Principe en toepassingsgebied van de vrijstelling
De vrijstelling is al jaren van kracht in het Vlaams gewest en dit zowel voor gehuwden, wettelijk samenwonenden als (feitelijk) samenwonenden die reeds 3 opeenvolgende jaren een ‘gezamenlijke huishouding’ voeren. Sinds dit jaar heeft de vrijstelling ook haar intrede gemaakt in het Brussels Gewest, doch met het verschil ten opzichte van Vlaanderen dat de vrijstelling niet geldt voor feitelijk samenwonenden. In Wallonië is het gunsttarief met ingang van 1 juni 2014 ook vervangen door een vrijstelling die echter beperkt is tot een netto-erfdeel van € 160.000 en enkel geldt voor gehuwden en wettelijk samenwonenden. Voor de territoriale afbakening dient gekeken te worden naar de fiscale domicilie van de erflater, zijnde de plaats waar de erflater het langst gewoond heeft gedurende de 5 jaren die voorafgingen aan zijn overlijden. De ligging van de gezinswoning is dus niet determinerend, al zal dit doorgaans wel hetzelfde resultaat opleveren.

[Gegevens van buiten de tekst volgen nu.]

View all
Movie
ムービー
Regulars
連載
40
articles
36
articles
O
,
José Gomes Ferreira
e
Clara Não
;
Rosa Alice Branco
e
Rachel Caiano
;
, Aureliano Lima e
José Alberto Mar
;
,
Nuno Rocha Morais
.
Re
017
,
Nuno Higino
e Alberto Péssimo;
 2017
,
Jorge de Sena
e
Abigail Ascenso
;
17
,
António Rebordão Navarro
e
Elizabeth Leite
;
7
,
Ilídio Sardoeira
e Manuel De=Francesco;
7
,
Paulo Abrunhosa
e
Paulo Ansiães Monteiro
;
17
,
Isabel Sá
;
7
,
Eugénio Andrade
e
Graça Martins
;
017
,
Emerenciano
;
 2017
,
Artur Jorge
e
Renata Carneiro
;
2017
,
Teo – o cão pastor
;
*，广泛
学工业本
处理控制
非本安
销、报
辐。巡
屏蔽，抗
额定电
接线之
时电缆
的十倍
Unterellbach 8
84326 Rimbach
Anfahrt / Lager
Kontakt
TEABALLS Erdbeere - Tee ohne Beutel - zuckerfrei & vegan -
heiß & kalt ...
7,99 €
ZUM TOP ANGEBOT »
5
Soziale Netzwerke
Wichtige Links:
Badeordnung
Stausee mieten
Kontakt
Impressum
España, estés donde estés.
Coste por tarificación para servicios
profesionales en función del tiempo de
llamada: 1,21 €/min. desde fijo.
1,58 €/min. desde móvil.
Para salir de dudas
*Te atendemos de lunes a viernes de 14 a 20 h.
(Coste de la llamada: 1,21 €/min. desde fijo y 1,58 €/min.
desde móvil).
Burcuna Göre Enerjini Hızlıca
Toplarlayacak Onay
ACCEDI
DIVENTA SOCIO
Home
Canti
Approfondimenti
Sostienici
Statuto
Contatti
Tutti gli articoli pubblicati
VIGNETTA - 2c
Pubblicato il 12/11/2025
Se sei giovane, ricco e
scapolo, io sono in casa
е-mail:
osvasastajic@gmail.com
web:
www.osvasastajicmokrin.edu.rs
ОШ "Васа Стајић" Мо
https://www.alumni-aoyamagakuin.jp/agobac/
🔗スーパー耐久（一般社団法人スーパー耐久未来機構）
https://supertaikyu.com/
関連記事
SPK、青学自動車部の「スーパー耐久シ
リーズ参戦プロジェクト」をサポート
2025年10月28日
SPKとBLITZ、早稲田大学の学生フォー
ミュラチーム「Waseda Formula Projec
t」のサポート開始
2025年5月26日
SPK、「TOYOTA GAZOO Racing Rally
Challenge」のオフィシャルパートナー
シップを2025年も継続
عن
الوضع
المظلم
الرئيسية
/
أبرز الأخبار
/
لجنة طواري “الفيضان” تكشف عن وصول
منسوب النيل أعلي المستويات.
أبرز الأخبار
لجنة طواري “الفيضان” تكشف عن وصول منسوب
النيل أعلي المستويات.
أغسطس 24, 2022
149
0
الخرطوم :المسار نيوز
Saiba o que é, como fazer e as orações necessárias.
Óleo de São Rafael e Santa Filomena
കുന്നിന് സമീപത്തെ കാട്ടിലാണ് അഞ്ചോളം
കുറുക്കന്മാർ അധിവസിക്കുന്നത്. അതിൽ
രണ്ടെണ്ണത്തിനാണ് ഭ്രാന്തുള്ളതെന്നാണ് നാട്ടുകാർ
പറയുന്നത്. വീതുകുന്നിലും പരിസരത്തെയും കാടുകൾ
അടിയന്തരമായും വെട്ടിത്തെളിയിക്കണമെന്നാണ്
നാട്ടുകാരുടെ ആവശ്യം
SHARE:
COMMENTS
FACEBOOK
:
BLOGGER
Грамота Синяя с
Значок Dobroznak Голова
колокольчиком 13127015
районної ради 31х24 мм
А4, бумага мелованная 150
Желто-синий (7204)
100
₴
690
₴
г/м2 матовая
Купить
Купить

De vrijstelling geldt voor de gezinswoning, zijnde de gezamenlijke hoofdverblijfplaats van de erflater en zijn langstlevende partner. De vrijstelling kan bijgevolg niet worden toegepast op de chalet in de Ardennen, het appartement aan zee of de villa in Spanje, indien deze woningen niet dienden tot hoofdverblijfplaats van de erflater. We merken hierbij op dat dit niet simpelweg kan omzeild worden door enkel de (officiële) domicilie op het adres van het tweede verblijf te zetten (bijvoorbeeld omdat de waarde van die woning veel groter is dan die van de gezinswoning), aangezien men voor de beoordeling van de fiscale domicilie kijkt naar de “werkelijke en effectieve woonplaats” van de erflater.
Niet al goud wat blinkt
Kinderen kunnen niet genieten van de vrijstelling en zijn dus de volle pot aan successierechten verschuldigd op het gedeelte van de gezinswoning dat zij van hun ouder(s) erven. Dit heeft tot gevolg dat de vrijstelling nooit optimaal benut wordt indien men niets onderneemt. Immers, indien er geen bijzondere regelingen zijn getroffen en men louter het wettelijk erfrecht laat spelen, dan wordt bij het overlijden van één van de ouders de nalatenschap (en dus de gezinswoning) vererfd door de langstlevende echtgenoot voor het vruchtgebruik, en door de kinderen voor de blote eigendom. De kinderen erven dus de blote eigendom van het gedeelte van de gezinswoning dat in de nalatenschap valt. Op dit gedeelte zijn er wel successierechten verschuldigd. Als de gezinswoning voor 100% toebehoorde aan de overleden partner, betekent dit dat de volledige waarde van de blote eigendom zal belast worden in de successierechten. Als de eigendom van de woning 50/50 verdeeld was tussen beide echtgenoten, betreft het uiteraard slechts de helft van de waarde van de blote eigendom. Maar hoe dan ook is het duidelijk dat er een discrepantie bestaat tussen het wettelijk erfrecht (nalatenschap gaat naar partner én kinderen) en de fiscale gunstmaatregel (vrijstelling kan enkel worden genoten door de partner), waardoor actie vereist is indien men optimaal gebruik wil maken van de vrijstelling.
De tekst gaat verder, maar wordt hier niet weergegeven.